On the panel of Place in Fiction with Judith Katz and Elana Dykewomon, Elana says that lesbian culture is like the diaspora but without our families. And the odd thing is that in my nomadic life, I’ve never considered that we’re all displaced. That so many lesbians had to leave their homes in order to radicalize, in order to survive authentically. To realize themselves.
For three years, I’ve been having frustrating roundabout conversations with older lesbians wherein I’m accused of abandoning lesbian stories. Of forsaking lesbian mythology. Crossover stories are, apparently, what I write. I believe I write human stories about people who happen to be lesbians. How that’s a crossover, I can’t imagine. Why are we so determined to hold ground? Why do we want to stay on the periphery instead of drawing the center toward ourselves as Toni Morrison suggests?
But now, talking with Judith and Elana, I think I’ve had it wrong. I think I’ve had a circular conversation with women who are angry to feel less and less relevant rather than the women who want to see our stories recorded and expanded. To see our culture survive our wanderings.

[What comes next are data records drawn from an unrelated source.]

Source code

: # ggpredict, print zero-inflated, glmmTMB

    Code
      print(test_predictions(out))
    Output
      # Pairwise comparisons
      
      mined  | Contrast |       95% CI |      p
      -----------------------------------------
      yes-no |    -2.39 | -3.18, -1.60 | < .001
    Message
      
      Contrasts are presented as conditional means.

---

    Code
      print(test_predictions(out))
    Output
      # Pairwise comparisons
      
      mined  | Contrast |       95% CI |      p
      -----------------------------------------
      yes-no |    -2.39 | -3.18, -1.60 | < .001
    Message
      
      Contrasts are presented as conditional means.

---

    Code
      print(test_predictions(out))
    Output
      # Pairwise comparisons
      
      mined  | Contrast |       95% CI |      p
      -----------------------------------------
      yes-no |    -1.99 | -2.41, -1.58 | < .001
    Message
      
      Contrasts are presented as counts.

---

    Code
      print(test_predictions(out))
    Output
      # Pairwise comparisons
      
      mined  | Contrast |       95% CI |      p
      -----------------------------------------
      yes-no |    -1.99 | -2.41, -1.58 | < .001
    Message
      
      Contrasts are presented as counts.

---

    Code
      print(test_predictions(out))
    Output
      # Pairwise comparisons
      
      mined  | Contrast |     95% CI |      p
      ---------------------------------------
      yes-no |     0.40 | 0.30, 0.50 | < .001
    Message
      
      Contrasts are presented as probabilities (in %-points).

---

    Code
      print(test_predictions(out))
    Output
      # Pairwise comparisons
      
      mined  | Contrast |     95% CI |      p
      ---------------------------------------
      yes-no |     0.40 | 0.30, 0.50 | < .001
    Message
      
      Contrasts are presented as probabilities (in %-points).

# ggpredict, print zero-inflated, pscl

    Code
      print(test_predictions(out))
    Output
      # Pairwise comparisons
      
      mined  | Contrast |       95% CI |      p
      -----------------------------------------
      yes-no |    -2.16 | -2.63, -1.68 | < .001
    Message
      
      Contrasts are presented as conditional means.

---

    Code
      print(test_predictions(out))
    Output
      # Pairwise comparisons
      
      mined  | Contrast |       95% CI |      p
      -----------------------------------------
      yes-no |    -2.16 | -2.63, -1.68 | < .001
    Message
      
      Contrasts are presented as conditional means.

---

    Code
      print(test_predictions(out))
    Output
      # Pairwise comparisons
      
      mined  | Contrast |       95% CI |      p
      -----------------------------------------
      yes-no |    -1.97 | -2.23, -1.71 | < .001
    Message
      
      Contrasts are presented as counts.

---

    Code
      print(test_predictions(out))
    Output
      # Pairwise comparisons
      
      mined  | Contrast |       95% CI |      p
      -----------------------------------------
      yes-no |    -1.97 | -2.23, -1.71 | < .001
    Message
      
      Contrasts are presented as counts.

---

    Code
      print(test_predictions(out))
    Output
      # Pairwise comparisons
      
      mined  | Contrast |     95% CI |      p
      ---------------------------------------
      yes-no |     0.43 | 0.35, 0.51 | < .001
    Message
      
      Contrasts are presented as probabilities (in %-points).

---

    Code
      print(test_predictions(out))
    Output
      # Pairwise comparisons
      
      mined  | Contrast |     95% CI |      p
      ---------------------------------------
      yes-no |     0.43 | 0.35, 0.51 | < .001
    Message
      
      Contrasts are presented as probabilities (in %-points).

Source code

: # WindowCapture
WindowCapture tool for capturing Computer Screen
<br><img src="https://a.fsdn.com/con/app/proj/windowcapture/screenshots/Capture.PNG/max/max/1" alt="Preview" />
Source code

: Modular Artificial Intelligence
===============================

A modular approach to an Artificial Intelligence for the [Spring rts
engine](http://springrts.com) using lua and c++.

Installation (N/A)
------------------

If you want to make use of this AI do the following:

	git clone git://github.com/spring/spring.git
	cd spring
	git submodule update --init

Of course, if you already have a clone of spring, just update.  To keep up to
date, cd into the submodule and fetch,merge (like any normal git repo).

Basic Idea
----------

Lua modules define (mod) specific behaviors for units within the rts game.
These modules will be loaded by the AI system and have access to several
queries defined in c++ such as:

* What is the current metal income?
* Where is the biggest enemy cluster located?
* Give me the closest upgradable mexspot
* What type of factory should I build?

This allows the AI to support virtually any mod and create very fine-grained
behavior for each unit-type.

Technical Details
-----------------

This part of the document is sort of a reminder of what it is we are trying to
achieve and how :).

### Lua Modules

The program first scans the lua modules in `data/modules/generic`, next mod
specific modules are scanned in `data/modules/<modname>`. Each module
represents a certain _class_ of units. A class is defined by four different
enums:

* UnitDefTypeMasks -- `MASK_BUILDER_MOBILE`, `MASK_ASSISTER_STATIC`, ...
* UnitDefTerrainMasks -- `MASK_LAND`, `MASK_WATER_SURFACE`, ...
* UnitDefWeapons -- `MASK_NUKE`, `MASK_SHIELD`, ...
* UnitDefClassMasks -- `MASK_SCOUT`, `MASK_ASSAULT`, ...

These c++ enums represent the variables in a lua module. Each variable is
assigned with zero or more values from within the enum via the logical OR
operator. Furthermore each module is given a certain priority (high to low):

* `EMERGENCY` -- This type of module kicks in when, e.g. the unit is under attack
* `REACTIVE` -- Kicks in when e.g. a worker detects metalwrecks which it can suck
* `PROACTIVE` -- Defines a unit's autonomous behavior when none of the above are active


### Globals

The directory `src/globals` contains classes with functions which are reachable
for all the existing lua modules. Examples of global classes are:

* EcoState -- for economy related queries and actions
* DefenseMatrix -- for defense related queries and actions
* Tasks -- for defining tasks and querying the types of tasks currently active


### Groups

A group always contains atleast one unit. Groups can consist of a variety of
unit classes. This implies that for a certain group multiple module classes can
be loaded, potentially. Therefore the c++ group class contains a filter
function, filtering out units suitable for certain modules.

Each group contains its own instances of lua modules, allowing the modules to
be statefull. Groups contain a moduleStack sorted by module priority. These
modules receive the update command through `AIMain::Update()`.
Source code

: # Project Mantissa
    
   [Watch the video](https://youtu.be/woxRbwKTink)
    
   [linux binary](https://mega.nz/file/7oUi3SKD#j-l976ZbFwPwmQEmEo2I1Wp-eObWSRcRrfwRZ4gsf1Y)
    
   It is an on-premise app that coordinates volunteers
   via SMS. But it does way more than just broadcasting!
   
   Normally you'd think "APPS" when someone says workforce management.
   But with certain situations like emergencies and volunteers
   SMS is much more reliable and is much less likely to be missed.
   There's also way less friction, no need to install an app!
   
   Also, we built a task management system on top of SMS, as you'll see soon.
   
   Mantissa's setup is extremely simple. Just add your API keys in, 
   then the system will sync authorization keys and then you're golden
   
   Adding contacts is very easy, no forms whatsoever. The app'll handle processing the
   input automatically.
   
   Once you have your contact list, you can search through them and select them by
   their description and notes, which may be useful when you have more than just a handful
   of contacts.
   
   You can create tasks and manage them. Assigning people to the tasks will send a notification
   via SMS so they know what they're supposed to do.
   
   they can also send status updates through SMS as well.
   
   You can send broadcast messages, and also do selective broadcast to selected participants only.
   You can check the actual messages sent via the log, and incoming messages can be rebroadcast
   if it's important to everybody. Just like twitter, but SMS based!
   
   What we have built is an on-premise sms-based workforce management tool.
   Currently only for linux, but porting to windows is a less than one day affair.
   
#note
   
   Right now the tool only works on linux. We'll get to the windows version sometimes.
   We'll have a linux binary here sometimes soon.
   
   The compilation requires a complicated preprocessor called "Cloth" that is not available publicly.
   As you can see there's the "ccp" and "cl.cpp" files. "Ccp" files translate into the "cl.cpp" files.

I’m too old to be an acolyte, but I’m ready to run with the baton. I’m ready to carry your stories and my own. I’m ready. I see at last what it means to have this culture survive. To build our cities and protest our displacement. To champion our voices. I see how important our connection to one another is. I see at last. And I’m sorry that it took me so long. I’m sorry that my isolation, innate after 38 years, failed to recognize yours. We can build air balloons with our stories. We can build planets and landscapes. I’ll walk to where you are and learn your story. I’ll remember you and tell how it was. How it is. How we’ll make it. How we created our lives as though from scratch and didn’t have to go on remaking them each time from bone because we found paper and pen instead. Because our stories are built to last.